Reliever, union rep Miller retires after 16 seasons

MLB

Andrew Miller, who spent his winter as one of the players’ union’s top representatives in helping negotiate a new collective bargaining agreement with the owners, announced his retirement from the major leagues after 16 seasons. The St. Louis Post-Dispatch first reported the news and ESPN’s Jesse Rogers has confirmed it.

The 36-year-old reliever and two-time All-Star spent the past three seasons with the Cardinals and was a free agent. He appeared in 40 games in 2021 with a 4.75 ERA over 36 innings.

The sixth overall pick by the Tigers in 2006 out of the University of North Carolina, Miller and Cameron Maybin were the top prospects acquired when the Marlins traded Miguel Cabrera to Detroit after the 2007 season. The 6-foot-7 left-hander struggled as a starter with the Marlins and was viewed as a failed top prospect but eventually emerged as a reliever with the Red Sox and Orioles before signing a lucrative free-agent contract with the Yankees in 2015.

He saved 36 games that year but was traded to Cleveland in 2016, where he made his biggest impact during a two-year run during which he was arguably the game’s top relief pitcher. He helped the Indians reach the World Series in 2016 with one of the best postseason stretches ever seen from a reliever. With manager Terry Francona using him for multiple-inning stints at any time in the game, he pitched four scoreless innings against the Red Sox in the division series and then took home ALCS MVP honors, appearing in four of the five games against the Blue Jays and allowing no runs with 14 strikeouts in 7.2 innings. Miller and Cincinnati‘s Rob Dibble in 1990 are the only non-closers to win a postseason MVP award.
+ + +
Questions on the material
1. Which pitcher besides Miller does the article on Andrew Miller's retirement name as the only other non-closer to win a postseason MVP award?
2. Carry on the article on Andrew Miller's retirement from where it stops.

Chart comprehension data
+ + +
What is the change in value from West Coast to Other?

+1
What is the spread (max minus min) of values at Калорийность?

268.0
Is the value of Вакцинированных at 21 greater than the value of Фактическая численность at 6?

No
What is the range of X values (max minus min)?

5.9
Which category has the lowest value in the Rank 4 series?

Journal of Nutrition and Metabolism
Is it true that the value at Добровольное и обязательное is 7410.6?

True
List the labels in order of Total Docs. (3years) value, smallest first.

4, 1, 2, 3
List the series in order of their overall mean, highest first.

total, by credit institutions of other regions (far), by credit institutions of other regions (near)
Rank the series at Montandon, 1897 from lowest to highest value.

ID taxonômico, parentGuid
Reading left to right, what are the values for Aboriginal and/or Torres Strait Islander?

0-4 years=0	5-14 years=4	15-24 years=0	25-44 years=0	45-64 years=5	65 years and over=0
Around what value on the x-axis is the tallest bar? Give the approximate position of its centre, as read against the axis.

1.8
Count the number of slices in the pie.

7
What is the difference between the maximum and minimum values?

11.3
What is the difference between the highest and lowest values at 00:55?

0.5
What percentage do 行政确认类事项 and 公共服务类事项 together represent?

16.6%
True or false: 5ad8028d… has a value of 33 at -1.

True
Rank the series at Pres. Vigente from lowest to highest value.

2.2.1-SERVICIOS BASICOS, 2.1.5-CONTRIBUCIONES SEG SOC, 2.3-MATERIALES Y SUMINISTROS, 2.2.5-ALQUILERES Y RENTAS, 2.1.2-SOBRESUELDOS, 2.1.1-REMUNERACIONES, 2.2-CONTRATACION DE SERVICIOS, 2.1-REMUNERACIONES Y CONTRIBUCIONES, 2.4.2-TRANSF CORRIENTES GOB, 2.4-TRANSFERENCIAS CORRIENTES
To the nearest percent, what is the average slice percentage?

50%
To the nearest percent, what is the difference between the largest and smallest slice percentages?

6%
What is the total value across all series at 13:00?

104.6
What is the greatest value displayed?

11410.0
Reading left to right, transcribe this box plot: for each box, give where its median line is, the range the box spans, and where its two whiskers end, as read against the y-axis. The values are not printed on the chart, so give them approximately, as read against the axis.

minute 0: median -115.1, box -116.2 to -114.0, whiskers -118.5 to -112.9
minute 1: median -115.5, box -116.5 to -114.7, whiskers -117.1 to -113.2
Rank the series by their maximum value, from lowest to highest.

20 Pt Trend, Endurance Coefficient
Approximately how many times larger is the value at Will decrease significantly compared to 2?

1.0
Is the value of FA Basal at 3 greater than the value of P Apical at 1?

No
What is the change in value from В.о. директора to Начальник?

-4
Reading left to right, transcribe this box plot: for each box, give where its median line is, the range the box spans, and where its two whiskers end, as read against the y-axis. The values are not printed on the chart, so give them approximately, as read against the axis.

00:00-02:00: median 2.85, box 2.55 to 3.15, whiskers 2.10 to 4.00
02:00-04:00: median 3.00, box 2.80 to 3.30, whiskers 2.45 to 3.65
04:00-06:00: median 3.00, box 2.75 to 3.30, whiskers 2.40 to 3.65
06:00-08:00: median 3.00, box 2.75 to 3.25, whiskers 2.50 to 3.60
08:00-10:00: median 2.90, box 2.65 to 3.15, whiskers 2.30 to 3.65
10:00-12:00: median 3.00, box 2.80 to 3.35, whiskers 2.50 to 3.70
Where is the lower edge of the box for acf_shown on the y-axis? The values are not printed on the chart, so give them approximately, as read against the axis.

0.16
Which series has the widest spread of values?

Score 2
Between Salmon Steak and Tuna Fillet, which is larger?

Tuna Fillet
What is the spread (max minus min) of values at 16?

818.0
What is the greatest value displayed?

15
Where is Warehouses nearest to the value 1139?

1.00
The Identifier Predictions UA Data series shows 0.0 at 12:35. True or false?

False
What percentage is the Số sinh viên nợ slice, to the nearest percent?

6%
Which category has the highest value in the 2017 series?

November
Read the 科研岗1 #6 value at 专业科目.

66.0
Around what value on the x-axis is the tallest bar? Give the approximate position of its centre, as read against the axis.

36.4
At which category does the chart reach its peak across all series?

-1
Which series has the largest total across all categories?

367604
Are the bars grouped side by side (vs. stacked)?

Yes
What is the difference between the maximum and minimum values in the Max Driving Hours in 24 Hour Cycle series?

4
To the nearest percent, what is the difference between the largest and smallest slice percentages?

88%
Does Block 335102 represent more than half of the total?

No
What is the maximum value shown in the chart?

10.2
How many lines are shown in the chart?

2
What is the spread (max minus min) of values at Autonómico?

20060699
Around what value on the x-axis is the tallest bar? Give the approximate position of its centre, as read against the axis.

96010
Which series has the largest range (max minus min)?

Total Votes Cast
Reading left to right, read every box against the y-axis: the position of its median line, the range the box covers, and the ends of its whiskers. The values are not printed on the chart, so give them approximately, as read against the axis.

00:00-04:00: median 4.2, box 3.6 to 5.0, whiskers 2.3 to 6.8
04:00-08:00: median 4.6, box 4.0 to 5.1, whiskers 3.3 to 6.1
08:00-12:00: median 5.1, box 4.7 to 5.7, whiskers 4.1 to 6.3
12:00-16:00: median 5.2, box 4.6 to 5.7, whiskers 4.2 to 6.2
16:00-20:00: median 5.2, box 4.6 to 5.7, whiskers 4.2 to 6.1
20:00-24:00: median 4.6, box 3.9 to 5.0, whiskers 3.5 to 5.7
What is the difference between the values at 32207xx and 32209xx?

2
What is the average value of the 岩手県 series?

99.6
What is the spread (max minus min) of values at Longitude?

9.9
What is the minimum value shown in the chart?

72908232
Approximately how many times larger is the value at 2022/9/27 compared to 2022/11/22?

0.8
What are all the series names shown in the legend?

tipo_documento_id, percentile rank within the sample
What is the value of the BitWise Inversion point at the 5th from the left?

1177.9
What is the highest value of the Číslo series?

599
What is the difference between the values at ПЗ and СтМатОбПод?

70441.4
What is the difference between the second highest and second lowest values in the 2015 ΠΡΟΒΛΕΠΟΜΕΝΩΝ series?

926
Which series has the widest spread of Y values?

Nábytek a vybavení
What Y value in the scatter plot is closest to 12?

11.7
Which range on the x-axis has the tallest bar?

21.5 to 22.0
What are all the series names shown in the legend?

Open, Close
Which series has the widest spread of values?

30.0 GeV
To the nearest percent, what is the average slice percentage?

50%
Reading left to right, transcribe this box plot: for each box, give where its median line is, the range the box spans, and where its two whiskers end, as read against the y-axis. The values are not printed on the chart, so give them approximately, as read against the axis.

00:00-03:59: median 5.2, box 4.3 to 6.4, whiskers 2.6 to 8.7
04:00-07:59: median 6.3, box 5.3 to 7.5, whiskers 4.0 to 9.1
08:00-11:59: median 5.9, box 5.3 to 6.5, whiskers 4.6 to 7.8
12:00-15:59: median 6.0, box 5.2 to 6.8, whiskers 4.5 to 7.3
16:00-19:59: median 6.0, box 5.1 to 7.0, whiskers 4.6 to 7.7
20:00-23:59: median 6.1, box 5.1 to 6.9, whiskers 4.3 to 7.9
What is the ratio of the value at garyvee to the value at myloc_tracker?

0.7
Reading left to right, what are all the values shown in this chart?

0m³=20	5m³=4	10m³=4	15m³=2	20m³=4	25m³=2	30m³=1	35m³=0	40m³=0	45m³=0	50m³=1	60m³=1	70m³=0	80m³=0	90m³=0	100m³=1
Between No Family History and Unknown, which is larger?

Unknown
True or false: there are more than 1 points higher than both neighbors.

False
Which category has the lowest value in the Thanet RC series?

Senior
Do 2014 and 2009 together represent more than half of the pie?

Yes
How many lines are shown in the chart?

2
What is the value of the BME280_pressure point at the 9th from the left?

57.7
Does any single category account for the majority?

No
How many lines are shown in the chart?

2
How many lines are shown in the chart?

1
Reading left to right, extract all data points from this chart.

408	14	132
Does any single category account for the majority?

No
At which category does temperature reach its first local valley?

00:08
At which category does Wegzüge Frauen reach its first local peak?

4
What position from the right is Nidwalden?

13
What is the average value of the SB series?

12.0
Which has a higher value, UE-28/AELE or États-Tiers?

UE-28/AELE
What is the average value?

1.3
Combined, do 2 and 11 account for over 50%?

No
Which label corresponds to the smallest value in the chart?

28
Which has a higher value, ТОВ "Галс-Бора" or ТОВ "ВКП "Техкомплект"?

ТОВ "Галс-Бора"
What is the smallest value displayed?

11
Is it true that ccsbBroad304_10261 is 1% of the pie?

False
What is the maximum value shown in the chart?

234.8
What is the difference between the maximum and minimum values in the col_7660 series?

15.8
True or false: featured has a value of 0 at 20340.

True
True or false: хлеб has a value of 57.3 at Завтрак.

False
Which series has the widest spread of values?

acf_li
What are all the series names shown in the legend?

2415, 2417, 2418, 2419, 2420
+ + +
Outputs for the tasks
1. Cincinnati's Rob Dibble, in 1990.

2.
Miller picked up a hold and a win as Cleveland took the early lead over the Cubs in the World Series, but the Cubs finally got to him in Game 7 when they scored two runs off him, including a David Ross home run. Still, Miller finished that postseason with 30 strikeouts in 19.1 innings, postseason records for a reliever for innings and strikeouts. Miller made his second straight All-Star Game in 2017 as Cleveland returned to the postseason. Over the 2016 and 2017 seasons, he went 14-4 with 14 saves and a 1.45 ERA, striking out 218 batters in 137 innings thanks to an explosive fastball and wipeout slider.

“Playoff baseball is the greatest place to be and there is no better feeling in the world than having success on that stage,” Miller wrote in a text this week to the Post-Dispatch’s Derrick Gould. “I feel very fortunate that my career worked out the way that it did.”

He wasn’t as dominant after that two-year run and had trouble staying healthy.

“I’m old,” he told The Athletic’s Peter Gammons in March after the new labor deal was struck.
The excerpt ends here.